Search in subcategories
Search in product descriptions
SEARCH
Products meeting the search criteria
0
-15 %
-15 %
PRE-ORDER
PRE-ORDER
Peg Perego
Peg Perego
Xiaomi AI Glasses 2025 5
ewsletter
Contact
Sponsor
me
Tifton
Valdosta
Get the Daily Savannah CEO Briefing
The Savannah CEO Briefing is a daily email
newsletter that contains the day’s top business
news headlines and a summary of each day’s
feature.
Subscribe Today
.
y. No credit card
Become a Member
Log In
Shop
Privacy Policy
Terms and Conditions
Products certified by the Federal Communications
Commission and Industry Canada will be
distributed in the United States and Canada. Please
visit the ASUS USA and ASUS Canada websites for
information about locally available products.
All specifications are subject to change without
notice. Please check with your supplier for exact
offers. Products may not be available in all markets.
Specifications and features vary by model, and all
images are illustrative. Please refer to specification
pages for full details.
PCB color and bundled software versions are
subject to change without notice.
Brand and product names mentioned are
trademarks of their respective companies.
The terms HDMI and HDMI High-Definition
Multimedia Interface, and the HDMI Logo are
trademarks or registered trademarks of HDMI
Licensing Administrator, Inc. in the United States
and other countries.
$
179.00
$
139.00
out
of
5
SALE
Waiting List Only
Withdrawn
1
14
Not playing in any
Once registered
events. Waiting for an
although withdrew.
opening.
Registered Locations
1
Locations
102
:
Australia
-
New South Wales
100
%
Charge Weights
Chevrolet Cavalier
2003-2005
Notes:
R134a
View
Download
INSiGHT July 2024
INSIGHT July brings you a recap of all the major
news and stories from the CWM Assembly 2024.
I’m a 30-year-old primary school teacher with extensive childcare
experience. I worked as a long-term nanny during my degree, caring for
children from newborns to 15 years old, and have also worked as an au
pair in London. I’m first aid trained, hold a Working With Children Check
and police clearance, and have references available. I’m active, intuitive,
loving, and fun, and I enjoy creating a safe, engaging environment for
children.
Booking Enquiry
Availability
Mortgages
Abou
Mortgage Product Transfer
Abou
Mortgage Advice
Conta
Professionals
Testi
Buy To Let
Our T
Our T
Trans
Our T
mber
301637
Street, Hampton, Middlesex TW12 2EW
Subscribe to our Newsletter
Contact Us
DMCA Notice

- - -

● YOUR GOAL
Please write out the whole listing once more, exactly.

● OUTPUT FOR THIS TASK
Search in subcategories
Search in product descriptions
SEARCH
Products meeting the search criteria
0
-15 %
-15 %
PRE-ORDER
PRE-ORDER
Peg Perego
Peg Perego
Xiaomi AI Glasses 2025 5
ewsletter
Contact
Sponsor
me
Tifton
Valdosta
Get the Daily Savannah CEO Briefing
The Savannah CEO Briefing is a daily email
newsletter that contains the day’s top business
news headlines and a summary of each day’s
feature.
Subscribe Today
.
y. No credit card
Become a Member
Log In
Shop
Privacy Policy
Terms and Conditions
Products certified by the Federal Communications
Commission and Industry Canada will be
distributed in the United States and Canada. Please
visit the ASUS USA and ASUS Canada websites for
information about locally available products.
All specifications are subject to change without
notice. Please check with your supplier for exact
offers. Products may not be available in all markets.
Specifications and features vary by model, and all
images are illustrative. Please refer to specification
pages for full details.
PCB color and bundled software versions are
subject to change without notice.
Brand and product names mentioned are
trademarks of their respective companies.
The terms HDMI and HDMI High-Definition
Multimedia Interface, and the HDMI Logo are
trademarks or registered trademarks of HDMI
Licensing Administrator, Inc. in the United States
and other countries.
$
179.00
$
139.00
out
of
5
SALE
Waiting List Only
Withdrawn
1
14
Not playing in any
Once registered
events. Waiting for an
although withdrew.
opening.
Registered Locations
1
Locations
102
:
Australia
-
New South Wales
100
%
Charge Weights
Chevrolet Cavalier
2003-2005
Notes:
R134a
View
Download
INSiGHT July 2024
INSIGHT July brings you a recap of all the major
news and stories from the CWM Assembly 2024.
I’m a 30-year-old primary school teacher with extensive childcare
experience. I worked as a long-term nanny during my degree, caring for
children from newborns to 15 years old, and have also worked as an au
pair in London. I’m first aid trained, hold a Working With Children Check
and police clearance, and have references available. I’m active, intuitive,
loving, and fun, and I enjoy creating a safe, engaging environment for
children.
Booking Enquiry
Availability
Mortgages
Abou
Mortgage Product Transfer
Abou
Mortgage Advice
Conta
Professionals
Testi
Buy To Let
Our T
Our T
Trans
Our T
mber
301637
Street, Hampton, Middlesex TW12 2EW
Subscribe to our Newsletter
Contact Us
DMCA Notice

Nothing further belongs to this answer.